The like indifference to variations of circumstance vitiated throughout the generalisations of Simon and his correspondents. Assuming that the conditions of life and the characters of disease remained unaltered, smallpox was treated as uninfluenced by aught but vaccination. It needs no words to condemn such procedure as radically unsound; and men, otherwise sane, only persist in it as they persist in similar hallucinations. Even the matter of vaccination they left undefined, or differently defined. Whatever was called vaccination was taken for vaccination, and the reduction of smallpox ascribed to it. In Jenner’s hands it was first horsegrease cowpox, then cowpox, and lastly horsepox. According to Simon true vaccination was effected with smallpox inoculated on the cow. Which, we demand, was the virus that wrought the numerous miracles we are summoned to believe? Is it indeed true that there is nothing certain about vaccination save the vaccinator’s fee? Is it that, as in other thaumaturgical performances, virtue resides in the performer, described by Simon as “the duly educated medical practitioner?” Is it argued that vaccination is a species of incantation, and that it matters little what is the vehicle of the rite, its efficacy being dependent on the credentials of the administrator? Or that what is believed to be good against smallpox is good against smallpox, the charm consisting in the faith wherewith it is received?

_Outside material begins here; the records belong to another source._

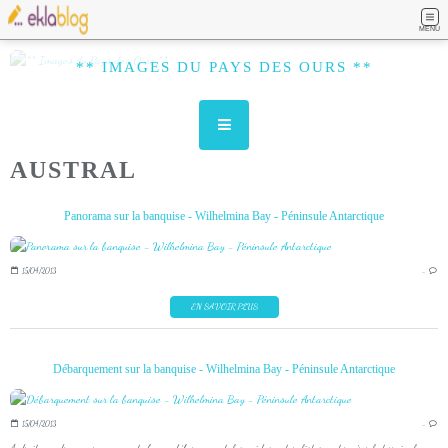
MENU
** IMAGES DU PAYS DES OURS **
AUSTRAL
Panorama sur la banquise - Wilhelmina Bay - Péninsule Antarctique
15/04/2013
…
EN SAVOIR PLUS
Débarquement sur la banquise - Wilhelmina Bay - Péninsule Antarctique
15/04/2013
…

The belief in vaccination and its proofs is much akin to the belief in witchcraft and its proofs. To argue about witchcraft, and to answer its proofs, was to become a sort of partner in the delusion. Deliverance lay in the unqualified denial of the imposture; and from that firm ground difficulty was solved and the inexplicable disappeared. As soon as the position of absolute disbelief is taken up, the plausibilities in favour of vaccination resolve themselves into the element of phantasy, so powerful and yet so evanescent. The arts of its advocates then become manifest with all the dodges, conscious and unconscious, whereby the light of truth is shut out, and the gloom requisite for visions provided. The story of vaccination is the story of many other impostures which have bewildered and afflicted mankind, and the study of one is the revelation of others.
FOOTNOTES:
[288] Papers relating to the History and Practice of Vaccination. Addressed to the President of the General Board of Health, and presented to both Houses of Parliament by command of Her Majesty. London, 1857. Pp. lxxxiii. and 188.